How COVID could become the portal to a different world

How COVID could become the portal to a different world

Imagine a world where we stabilise climate change, halt species extinction, increase forest cover and overcome inequality. We can choose to fight for it, writes Charlotte Sterrett, the manager of climate action at World Vision.
COVID

Celebrated author and environmental activist Arundhati Roy tells us that crises can be portals to a different world. Could COVID-19 be just such a portal?

The catastrophic coronavirus pandemic has brought into sharp focus the need for governments to balance the wider interests of the community against the perceived need to pursue economic growth at all costs.

This unsustainable economic model has led governments to chase short-terms gains over the longer-term needs of people and the planet. We have seen this, for example, in the federal government’s unwillingness to take strong action to reduce Australia’s greenhouse gas emissions, their reluctance to listen to our nation’s children who are rightly concerned that climate change is stealing their dreams of the future, and their inability to develop a decent plan to green our economy.

Science tells us that time is running out. We are at a tipping point where planetary boundaries necessary for the long-term survival of our species and the planet are being crossed. 150 years of unsustainable growth, power over people and the planet, greed and immorality have a heavy price.

COVID-19 is not Mother Earths’ revenge on us. It is a human-made disaster – brought about as a result of unfettered growth and our collective disregard for the natural environment.

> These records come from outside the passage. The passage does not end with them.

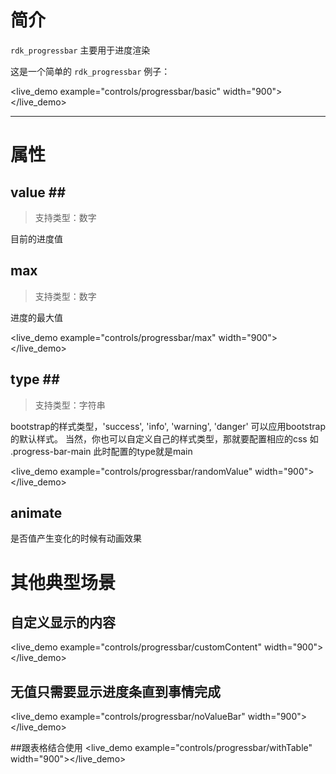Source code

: # 简介 #

`rdk_progressbar` 主要用于进度渲染


这是一个简单的 `rdk_progressbar` 例子：

<live_demo example="controls/progressbar/basic" width="900"></live_demo>

---
# 属性 #

## value <binding></binding>##
>支持类型：数字

目前的进度值

## max <binding></binding> ##
>支持类型：数字

进度的最大值

<live_demo example="controls/progressbar/max" width="900"></live_demo>

## type  <binding></binding>##
>支持类型：字符串

bootstrap的样式类型，'success', 'info', 'warning', 'danger' 可以应用bootstrap的默认样式。
当然，你也可以自定义自己的样式类型，那就要配置相应的css 如 .progress-bar-main  此时配置的type就是main

<live_demo example="controls/progressbar/randomValue" width="900"></live_demo>

## animate ##

是否值产生变化的时候有动画效果



# 其他典型场景 #

## 自定义显示的内容 ##

<live_demo example="controls/progressbar/customContent" width="900"></live_demo>


## 无值只需要显示进度条直到事情完成
<live_demo example="controls/progressbar/noValueBar" width="900"></live_demo>

##跟表格结合使用
<live_demo example="controls/progressbar/withTable" width="900"></live_demo>

<div>
<script data-main="/rdk/app/libs/rdk/rdk" src="/rdk/app/libs/requirejs/require.js"></script>
<script src="/doc/tools/doc_js/main.js"></script>
<script src="/doc/tools/doc_js/misc.js"></script>
</div>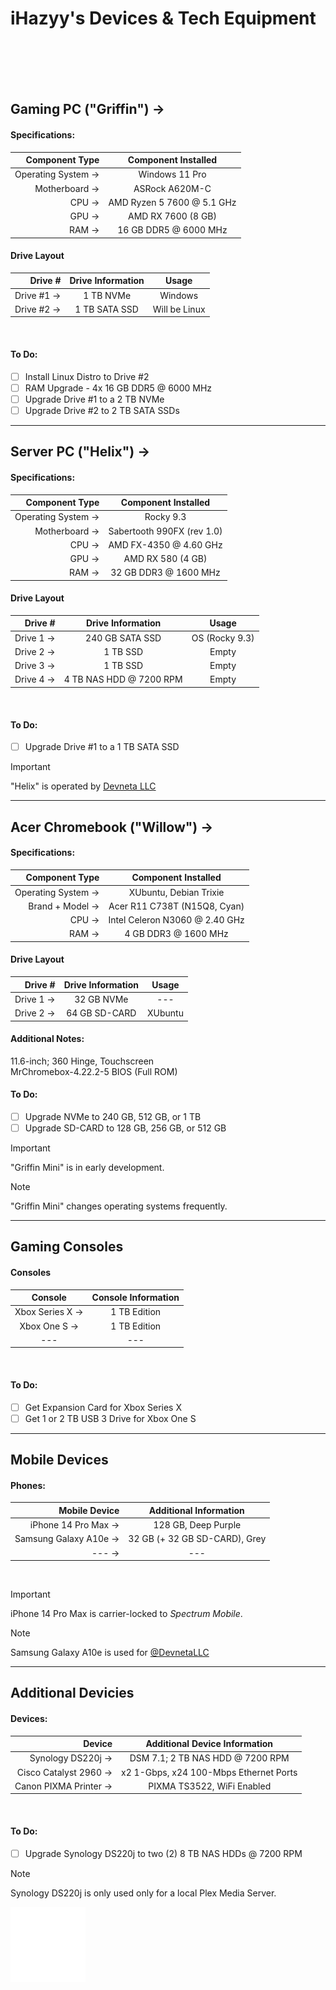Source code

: # iHazyy's Devices & Tech Equipment



<br>
<br>
<br>
<br>

## Gaming PC ("Griffin") → 

#### Specifications:
|     Component Type |    Component Installed     |
|-------------------:|:--------------------------:|
| Operating System → |       Windows 11 Pro       |
|      Motherboard → |       ASRock A620M-C       |
|              CPU → | AMD Ryzen 5 7600 @ 5.1 GHz |
|              GPU → |     AMD RX 7600 (8 GB)     |
|              RAM → |   16 GB DDR5 @ 6000 MHz    |

#### Drive Layout
|    Drive # | Drive Information |     Usage     |
|-----------:|:-----------------:|:-------------:|
|  Drive #1 → |     1 TB NVMe     |    Windows    |
|  Drive #2 → |   1 TB SATA SSD   | Will be Linux | 
<br>

#### To Do:
 - [ ] Install Linux Distro to Drive #2
 - [ ] RAM Upgrade - 4x 16 GB DDR5 @ 6000 MHz
 - [ ] Upgrade Drive #1 to a 2 TB NVMe
 - [ ] Upgrade Drive #2 to 2 TB SATA SSDs

---

## Server PC ("Helix") →

#### Specifications:
|     Component Type |    Component Installed     |
|-------------------:|:--------------------------:|
| Operating System → |         Rocky 9.3          |
|      Motherboard → | Sabertooth 990FX (rev 1.0) |
|              CPU → |   AMD FX-4350 @ 4.60 GHz   |
|              GPU → |     AMD RX 580 (4 GB)      |
|              RAM → |   32 GB DDR3 @ 1600 MHz    |

#### Drive Layout
|   Drive # |    Drive Information    |     Usage      |
|----------:|:-----------------------:|:--------------:|
| Drive 1 → |     240 GB SATA SSD     | OS (Rocky 9.3) |
| Drive 2 → |        1 TB SSD         |     Empty      |
| Drive 3 → |        1 TB SSD         |     Empty      |
| Drive 4 → | 4 TB NAS HDD @ 7200 RPM |     Empty      |
<br>

#### To Do:
 - [ ] Upgrade Drive #1 to a 1 TB SATA SSD

> [!IMPORTANT]
> "Helix" is operated by [Devneta LLC](https://github.com/DevnetaLLC)

---

## Acer Chromebook ("Willow") →

#### Specifications:
|     Component Type |      Component Installed       |
|-------------------:|:------------------------------:|
| Operating System → |     XUbuntu, Debian Trixie     |
|    Brand + Model → |  Acer R11 C738T (N15Q8, Cyan)  |
|              CPU → | Intel Celeron N3060 @ 2.40 GHz |
|              RAM → |      4 GB DDR3 @ 1600 MHz      |

#### Drive Layout
|    Drive # | Drive Information |     Usage     |
|-----------:|:-----------------:|:-------------:|
|  Drive 1 → |    32 GB NVMe     |    ---    |
|  Drive 2 → |   64 GB SD-CARD   | XUbuntu |
#### Additional Notes: <br />
11.6-inch; 360 Hinge, Touchscreen <br />
MrChromebox-4.22.2-5 BIOS (Full ROM)
<br>

#### To Do:
 - [ ] Upgrade NVMe to 240 GB, 512 GB, or 1 TB
 - [ ] Upgrade SD-CARD to 128 GB, 256 GB, or 512 GB

> [!IMPORTANT]
> "Griffin Mini" is in early development.

> [!NOTE]
> "Griffin Mini" changes operating systems frequently.

---

## Gaming Consoles

#### Consoles
|     Console     | Console Information |
|:---------------:|:-------------------:|
| Xbox Series X → |    1 TB Edition     |
|  Xbox One S →   |    1 TB Edition     |
|       ---       |         ---         |
<br />

#### To Do:
 - [ ] Get Expansion Card for Xbox Series X
 - [ ] Get 1 or 2 TB USB 3 Drive for Xbox One S

---


## Mobile Devices

#### Phones:
|         Mobile Device |    Additional Information     |
|----------------------:|:-----------------------------:|
|   iPhone 14 Pro Max → |      128 GB, Deep Purple      |
| Samsung Galaxy A10e → | 32 GB (+ 32 GB SD-CARD), Grey |
|            ---      → |              ---              |
<br />

> [!IMPORTANT]
> iPhone 14 Pro Max is carrier-locked to *Spectrum Mobile*.

> [!NOTE]
> Samsung Galaxy A10e is used for [@DevnetaLLC](https://github.com/DevnetaLLC)

---

## Additional Devicies

#### Devices:
|                Device |     Additional Device Information      |
|----------------------:|:--------------------------------------:|
|     Synology DS220j → |    DSM 7.1; 2 TB NAS HDD @ 7200 RPM    |
| Cisco Catalyst 2960 → | x2 1-Gbps, x24 100-Mbps Ethernet Ports |
| Canon PIXMA Printer → |       PIXMA TS3522, WiFi Enabled       |
<br />

#### To Do:
 - [ ] Upgrade Synology DS220j to two (2) 8 TB NAS HDDs @ 7200 RPM

> [!NOTE]
> Synology DS220j is only used only for a local Plex Media Server.



<img align="left" width="120x" height="120px" src="/assets/white_icon.png">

Encroachment on natural ecosystems through resource exploitation (for example, logging and mining), intensive agricultural activity, human settlements, as well as climate change, provides opportunities for pathogens to spill over from wild animals to people, especially when the natural disease resistance that may result from rich biological diversity is lost.

Diseases that have jumped to humans from other animal species are known as ‘zoonoses’. Apart from COVID-19, other examples include Ebola, HIV and SARS.  Humans are destroying the ability of ecosystems to regulate such diseases.

The wanton exploitation of our natural environment must change. A different world must emerge – for our children’s sake.

So if COVID is indeed the portal to a different world, what might that world look like?

Imagine a world where we stabilise climate change, halt species extinction and increase forest cover.

Imagine a world where global agriculture is regenerative, and farmers are viewed as guardians of ecosystems not just producers.

Imagine a world where all inequality (race, gender, caste, age, ability) is overcome, and where violence is but a nightmare from the past. Imagine a world where people and the planet matter more than politics, power and profit.

Imagine a world where no child is left behind and where the Earth (our only home) is cared for.

If a world like this world seems too idealistic, that is because for too long our leaders’ priorities have become those of big business and vested interests. Their worldview has become myopic – power and profit are their mantra. Their interests lay not in the masses, the vulnerable or the disenfranchised. They care little for the natural environment and its critical role in sustaining all life on Earth, running rough shod over the rights of everyday people and the planet.

For too long we have become used to this, expecting so little from our leaders. This needs to change if a different, kinder and better world deserving of our children is possible.

In Arundhati Roy’s own words: “We can choose to walk through it, dragging the carcasses of our prejudice and hatred, our avarice, our data banks and dead ideas, our dead rivers and smoky skies behind us. Or we can walk through lightly, with little luggage, ready to imagine another world. And ready to fight for it.”